» **Study text**
-.-.-

By Ashley Ammond and Brittany Lett

In only a few short years, social media outlets such as Facebook and Twitter have taken over the way many people communicate. Colleges and universities across the nation have taken these outlets to help improve their student organization and student group involvement, and Cleveland State is no different.

Though millions of people world-wide use such social media outlets, in a recent poll conducted of 100 random CSU students, CSU students Ashley Ammond and Brittany Lett asked, “How many CSU groups do you follow on Facebook?”

The results may surprise you. Though CSU prides itself on having 190 registered student organizations, with more in the process, most of these groups don’t have Facebook pages, and the ones that do aren’t frequented as often as one may think.

Results showed that 46 percent of the randomly surveyed CSU students that have a Facebook account follow one or more CSU groups and organizations mainly because they want to be updated on news, current events and activities going on at CSU.

One anonymous surveyor said, “I like the CSU pages because they provide information on campus events and post pictures from the events they host.”

Twenty-eight percent of students said they have a Facebook account; however, they had no knowledge of CSU groups and organizations even having Facebook pages.

The remaining 26 percent of students didn’t have a Facebook account.

Facebook can be used as a marketing and recruiting tool for groups on campus and can play a very important role in allowing students to send their feedback and suggestions.

However, with the results that came back in the poll, it is clear most students don’t use the social website for those reasons.

Some groups realize the importance of having the student body “like” them, and they are working on ways to improve upon the issue.

“We just started our Facebook page,” said assistant director of the Career Services Center, John B. Scanlan. “We’re still exploring it to see how students can use it.”

Other groups have already come up with new ideas to get the attention of students.

Marketing Director of Campus Activities Board (CAB), Logan Bisesi-Adkins said, “We update our Facebook page everyday and we get a lot of feedback. We’re always about making things convenient for students to connect with us so our next project is through the use of OrgSync.”

-.-.-

» **Requirement**
List every person named in the article above on CSU student groups and Facebook.

-.-.-

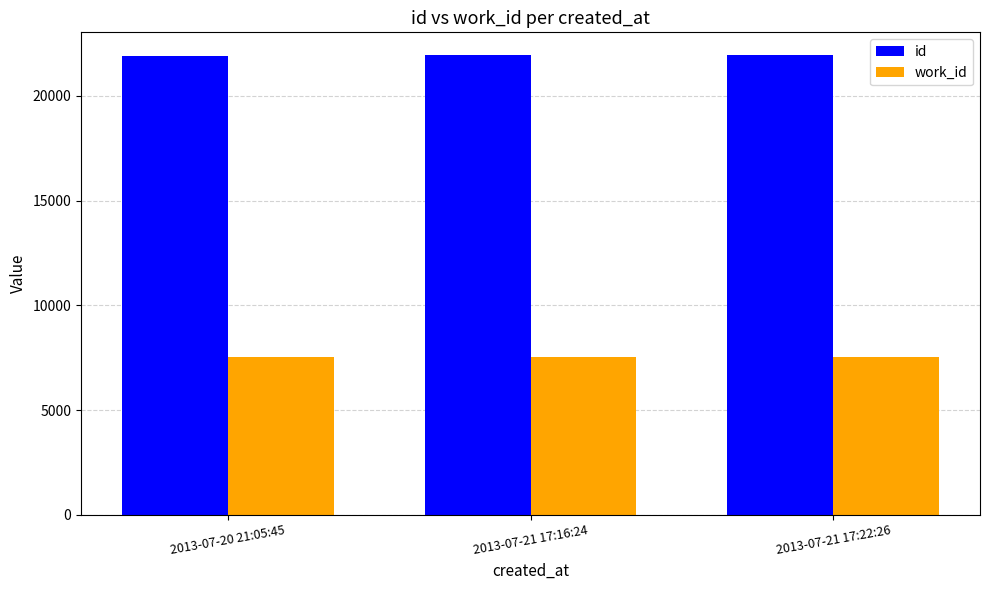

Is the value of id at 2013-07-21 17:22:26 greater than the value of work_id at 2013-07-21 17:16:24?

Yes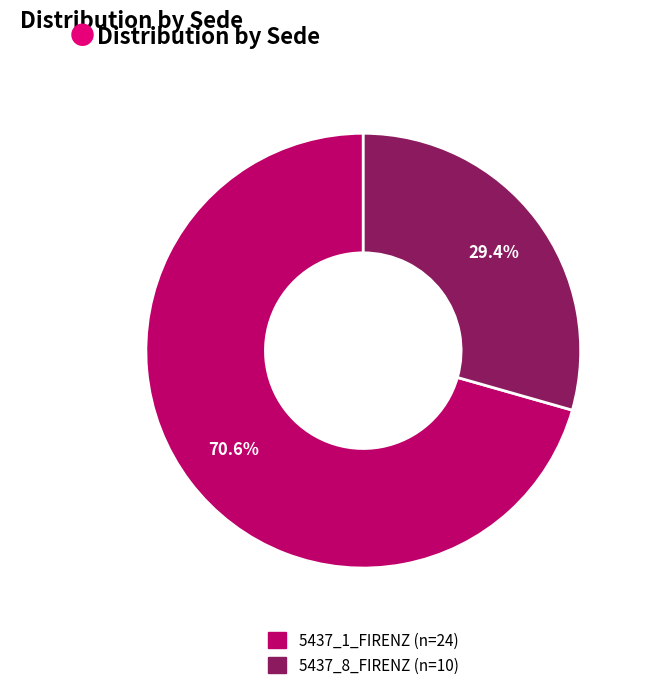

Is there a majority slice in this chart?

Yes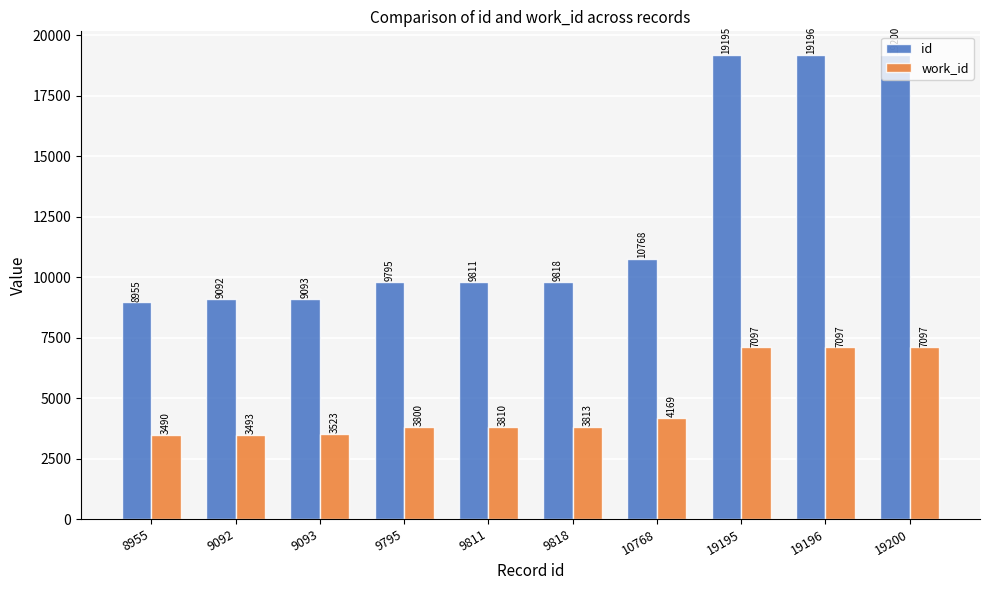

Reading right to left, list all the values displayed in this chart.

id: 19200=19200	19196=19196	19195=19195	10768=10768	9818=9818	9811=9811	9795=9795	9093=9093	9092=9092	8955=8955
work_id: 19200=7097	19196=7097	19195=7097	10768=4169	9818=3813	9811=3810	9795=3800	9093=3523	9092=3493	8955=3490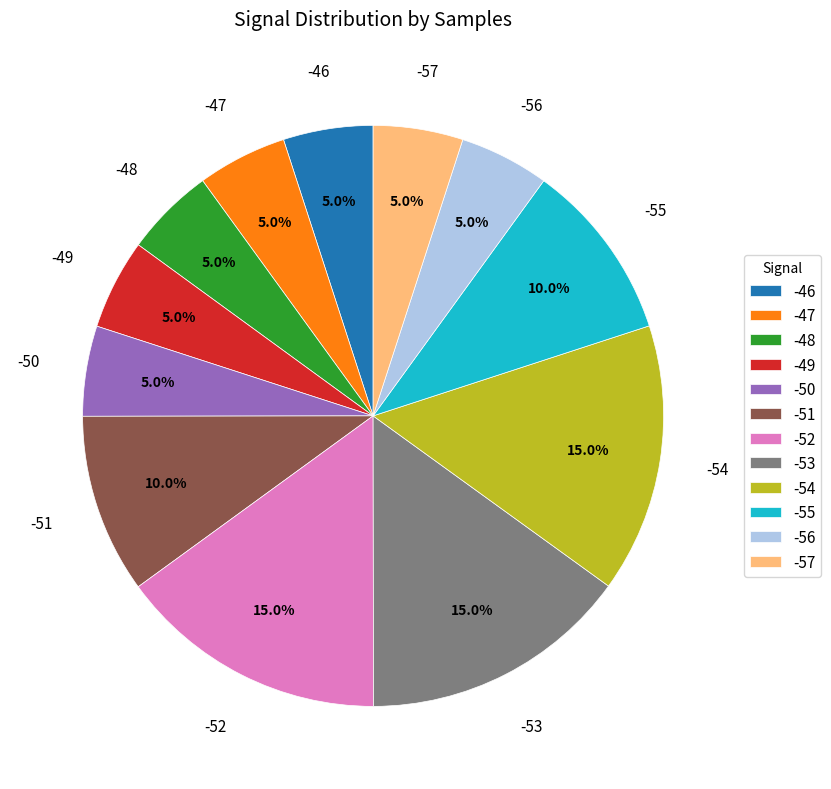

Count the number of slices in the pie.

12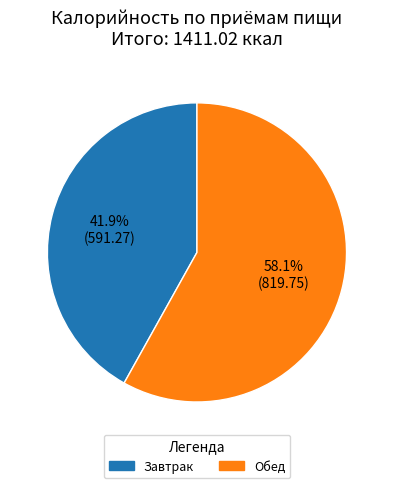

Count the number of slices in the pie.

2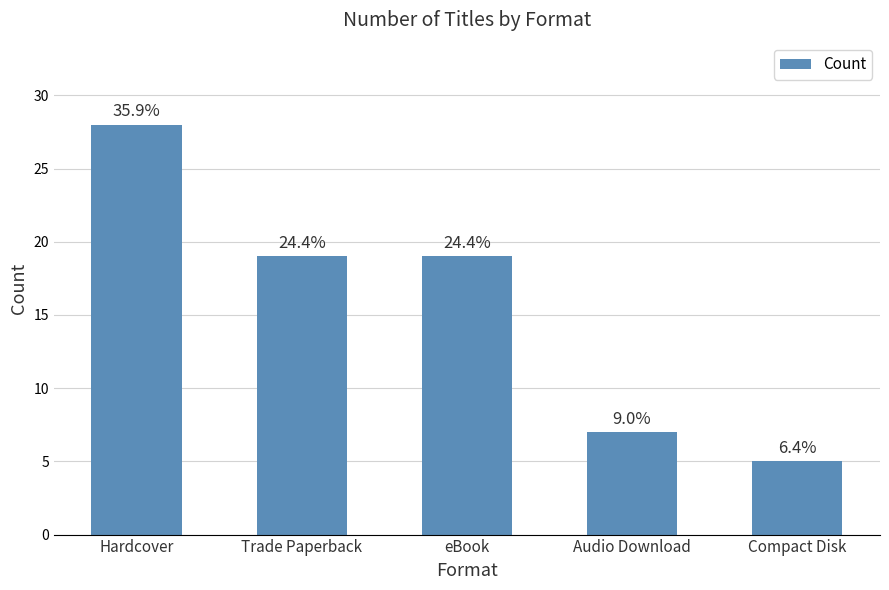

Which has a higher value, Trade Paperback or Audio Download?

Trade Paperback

-.-.-

» **Output of the exercise**
Ashley Ammond, Brittany Lett, John B. Scanlan, Logan Bisesi-Adkins